Dataset records:
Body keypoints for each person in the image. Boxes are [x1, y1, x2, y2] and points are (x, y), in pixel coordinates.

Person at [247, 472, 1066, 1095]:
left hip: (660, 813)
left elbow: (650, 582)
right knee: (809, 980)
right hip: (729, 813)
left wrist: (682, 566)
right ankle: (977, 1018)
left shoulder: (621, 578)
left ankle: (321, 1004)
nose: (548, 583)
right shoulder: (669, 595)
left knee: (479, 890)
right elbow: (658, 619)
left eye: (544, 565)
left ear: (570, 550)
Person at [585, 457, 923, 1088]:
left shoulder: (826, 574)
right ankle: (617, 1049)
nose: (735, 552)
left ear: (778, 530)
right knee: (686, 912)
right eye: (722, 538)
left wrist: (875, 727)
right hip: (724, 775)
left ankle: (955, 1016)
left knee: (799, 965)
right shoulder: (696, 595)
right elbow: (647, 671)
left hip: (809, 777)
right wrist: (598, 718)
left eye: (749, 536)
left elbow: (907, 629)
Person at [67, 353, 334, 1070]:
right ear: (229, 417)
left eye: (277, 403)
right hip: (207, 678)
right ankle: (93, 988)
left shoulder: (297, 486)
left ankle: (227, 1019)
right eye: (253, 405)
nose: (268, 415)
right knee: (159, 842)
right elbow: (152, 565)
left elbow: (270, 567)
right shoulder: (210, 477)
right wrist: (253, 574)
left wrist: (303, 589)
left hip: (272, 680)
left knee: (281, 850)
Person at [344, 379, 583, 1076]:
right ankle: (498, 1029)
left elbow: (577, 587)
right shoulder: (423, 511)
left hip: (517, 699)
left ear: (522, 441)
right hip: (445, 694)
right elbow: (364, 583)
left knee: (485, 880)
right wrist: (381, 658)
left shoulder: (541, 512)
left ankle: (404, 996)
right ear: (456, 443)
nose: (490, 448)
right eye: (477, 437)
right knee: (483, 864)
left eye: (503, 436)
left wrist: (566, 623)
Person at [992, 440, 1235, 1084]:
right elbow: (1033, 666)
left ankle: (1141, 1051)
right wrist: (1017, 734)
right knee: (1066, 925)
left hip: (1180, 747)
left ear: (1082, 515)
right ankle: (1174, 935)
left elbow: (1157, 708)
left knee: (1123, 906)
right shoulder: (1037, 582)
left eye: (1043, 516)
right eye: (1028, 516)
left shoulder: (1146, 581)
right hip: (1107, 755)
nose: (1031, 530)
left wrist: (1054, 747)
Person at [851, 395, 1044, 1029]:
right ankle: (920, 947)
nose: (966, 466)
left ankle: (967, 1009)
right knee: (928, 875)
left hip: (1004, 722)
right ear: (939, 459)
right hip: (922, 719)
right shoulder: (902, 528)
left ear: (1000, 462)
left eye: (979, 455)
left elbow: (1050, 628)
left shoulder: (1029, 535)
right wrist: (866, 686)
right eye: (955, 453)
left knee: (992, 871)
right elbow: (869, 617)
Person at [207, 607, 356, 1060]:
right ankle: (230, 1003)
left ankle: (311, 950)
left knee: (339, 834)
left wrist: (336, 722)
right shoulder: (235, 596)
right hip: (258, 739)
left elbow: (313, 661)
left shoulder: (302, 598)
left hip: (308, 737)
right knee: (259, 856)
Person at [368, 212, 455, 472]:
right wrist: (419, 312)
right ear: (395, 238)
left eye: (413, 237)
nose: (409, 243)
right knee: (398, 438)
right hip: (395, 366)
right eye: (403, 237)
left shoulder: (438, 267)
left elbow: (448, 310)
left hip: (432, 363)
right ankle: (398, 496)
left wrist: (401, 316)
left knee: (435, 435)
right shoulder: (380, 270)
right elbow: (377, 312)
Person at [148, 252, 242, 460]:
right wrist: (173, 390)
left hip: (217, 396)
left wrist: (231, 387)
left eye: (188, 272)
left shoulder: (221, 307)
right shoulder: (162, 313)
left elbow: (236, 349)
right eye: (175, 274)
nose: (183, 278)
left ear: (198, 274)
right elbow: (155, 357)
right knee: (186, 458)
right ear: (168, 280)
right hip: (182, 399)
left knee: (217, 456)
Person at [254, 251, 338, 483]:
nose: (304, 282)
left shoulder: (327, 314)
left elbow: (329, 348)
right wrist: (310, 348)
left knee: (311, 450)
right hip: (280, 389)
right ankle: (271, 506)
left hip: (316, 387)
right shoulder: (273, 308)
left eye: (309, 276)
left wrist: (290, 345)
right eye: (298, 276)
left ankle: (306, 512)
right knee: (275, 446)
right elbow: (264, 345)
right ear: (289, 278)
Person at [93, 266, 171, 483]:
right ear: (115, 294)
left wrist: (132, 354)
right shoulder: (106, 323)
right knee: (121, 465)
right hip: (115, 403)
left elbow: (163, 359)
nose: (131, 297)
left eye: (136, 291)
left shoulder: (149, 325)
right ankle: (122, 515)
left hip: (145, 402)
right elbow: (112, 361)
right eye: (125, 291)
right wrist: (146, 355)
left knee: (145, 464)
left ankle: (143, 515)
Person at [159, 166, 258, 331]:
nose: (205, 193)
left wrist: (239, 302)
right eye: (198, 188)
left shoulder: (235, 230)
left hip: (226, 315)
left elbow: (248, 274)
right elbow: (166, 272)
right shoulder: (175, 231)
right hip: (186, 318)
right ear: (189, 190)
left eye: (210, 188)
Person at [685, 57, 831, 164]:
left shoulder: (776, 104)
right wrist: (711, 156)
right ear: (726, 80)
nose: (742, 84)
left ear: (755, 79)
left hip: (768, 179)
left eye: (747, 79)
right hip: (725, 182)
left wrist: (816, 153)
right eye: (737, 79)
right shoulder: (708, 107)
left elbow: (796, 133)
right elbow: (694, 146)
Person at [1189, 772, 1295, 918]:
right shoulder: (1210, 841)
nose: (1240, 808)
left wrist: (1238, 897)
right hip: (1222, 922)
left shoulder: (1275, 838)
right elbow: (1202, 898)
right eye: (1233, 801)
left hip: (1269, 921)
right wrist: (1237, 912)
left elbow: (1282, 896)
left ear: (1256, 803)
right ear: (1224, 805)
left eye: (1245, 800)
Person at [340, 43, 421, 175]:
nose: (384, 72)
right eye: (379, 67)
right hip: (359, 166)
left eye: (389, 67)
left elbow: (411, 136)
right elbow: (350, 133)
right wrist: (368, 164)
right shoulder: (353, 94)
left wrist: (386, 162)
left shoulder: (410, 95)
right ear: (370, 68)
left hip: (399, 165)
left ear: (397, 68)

■ Exercise prompt ■
Transcribe each line of the data above, unaltered, from the one where "nose: (131, 297)" appears to the one where "right elbow: (694, 146)" appears, inclusive of both.

■ Result ■
nose: (131, 297)
left eye: (136, 291)
left shoulder: (149, 325)
right ankle: (122, 515)
left hip: (145, 402)
right elbow: (112, 361)
right eye: (125, 291)
right wrist: (146, 355)
left knee: (145, 464)
left ankle: (143, 515)
Person at [159, 166, 258, 331]:
nose: (205, 193)
left wrist: (239, 302)
right eye: (198, 188)
left shoulder: (235, 230)
left hip: (226, 315)
left elbow: (248, 274)
right elbow: (166, 272)
right shoulder: (175, 231)
right hip: (186, 318)
right ear: (189, 190)
left eye: (210, 188)
Person at [685, 57, 831, 164]:
left shoulder: (776, 104)
right wrist: (711, 156)
right ear: (726, 80)
nose: (742, 84)
left ear: (755, 79)
left hip: (768, 179)
left eye: (747, 79)
right hip: (725, 182)
left wrist: (816, 153)
right eye: (737, 79)
right shoulder: (708, 107)
left elbow: (796, 133)
right elbow: (694, 146)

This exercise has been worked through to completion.